Reproduce the lines below, substituting "vernacular name" for every occurrence of "common name" and changing nothing else.

Extracted records:
— BEGIN —

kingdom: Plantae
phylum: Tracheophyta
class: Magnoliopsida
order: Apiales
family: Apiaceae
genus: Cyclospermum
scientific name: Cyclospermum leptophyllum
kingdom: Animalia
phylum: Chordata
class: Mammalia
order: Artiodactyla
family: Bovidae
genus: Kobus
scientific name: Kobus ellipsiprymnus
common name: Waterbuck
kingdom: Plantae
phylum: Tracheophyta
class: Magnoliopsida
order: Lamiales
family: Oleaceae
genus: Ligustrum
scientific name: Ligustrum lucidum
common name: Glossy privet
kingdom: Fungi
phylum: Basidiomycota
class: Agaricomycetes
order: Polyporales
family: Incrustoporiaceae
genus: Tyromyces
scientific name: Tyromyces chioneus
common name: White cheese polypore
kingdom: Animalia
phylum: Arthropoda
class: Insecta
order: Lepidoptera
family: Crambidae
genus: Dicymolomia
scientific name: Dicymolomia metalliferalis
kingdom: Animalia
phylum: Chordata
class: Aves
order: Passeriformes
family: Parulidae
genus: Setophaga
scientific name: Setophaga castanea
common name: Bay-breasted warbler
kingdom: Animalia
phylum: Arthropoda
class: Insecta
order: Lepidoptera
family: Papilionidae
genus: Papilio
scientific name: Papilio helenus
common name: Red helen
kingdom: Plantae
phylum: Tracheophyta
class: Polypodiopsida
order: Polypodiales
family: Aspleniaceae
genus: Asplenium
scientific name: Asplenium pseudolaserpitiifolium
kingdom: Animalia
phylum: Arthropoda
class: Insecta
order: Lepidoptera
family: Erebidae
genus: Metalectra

— END —

Solution below:
kingdom: Plantae
phylum: Tracheophyta
class: Magnoliopsida
order: Apiales
family: Apiaceae
genus: Cyclospermum
scientific name: Cyclospermum leptophyllum
kingdom: Animalia
phylum: Chordata
class: Mammalia
order: Artiodactyla
family: Bovidae
genus: Kobus
scientific name: Kobus ellipsiprymnus
vernacular name: Waterbuck
kingdom: Plantae
phylum: Tracheophyta
class: Magnoliopsida
order: Lamiales
family: Oleaceae
genus: Ligustrum
scientific name: Ligustrum lucidum
vernacular name: Glossy privet
kingdom: Fungi
phylum: Basidiomycota
class: Agaricomycetes
order: Polyporales
family: Incrustoporiaceae
genus: Tyromyces
scientific name: Tyromyces chioneus
vernacular name: White cheese polypore
kingdom: Animalia
phylum: Arthropoda
class: Insecta
order: Lepidoptera
family: Crambidae
genus: Dicymolomia
scientific name: Dicymolomia metalliferalis
kingdom: Animalia
phylum: Chordata
class: Aves
order: Passeriformes
family: Parulidae
genus: Setophaga
scientific name: Setophaga castanea
vernacular name: Bay-breasted warbler
kingdom: Animalia
phylum: Arthropoda
class: Insecta
order: Lepidoptera
family: Papilionidae
genus: Papilio
scientific name: Papilio helenus
vernacular name: Red helen
kingdom: Plantae
phylum: Tracheophyta
class: Polypodiopsida
order: Polypodiales
family: Aspleniaceae
genus: Asplenium
scientific name: Asplenium pseudolaserpitiifolium
kingdom: Animalia
phylum: Arthropoda
class: Insecta
order: Lepidoptera
family: Erebidae
genus: Metalectra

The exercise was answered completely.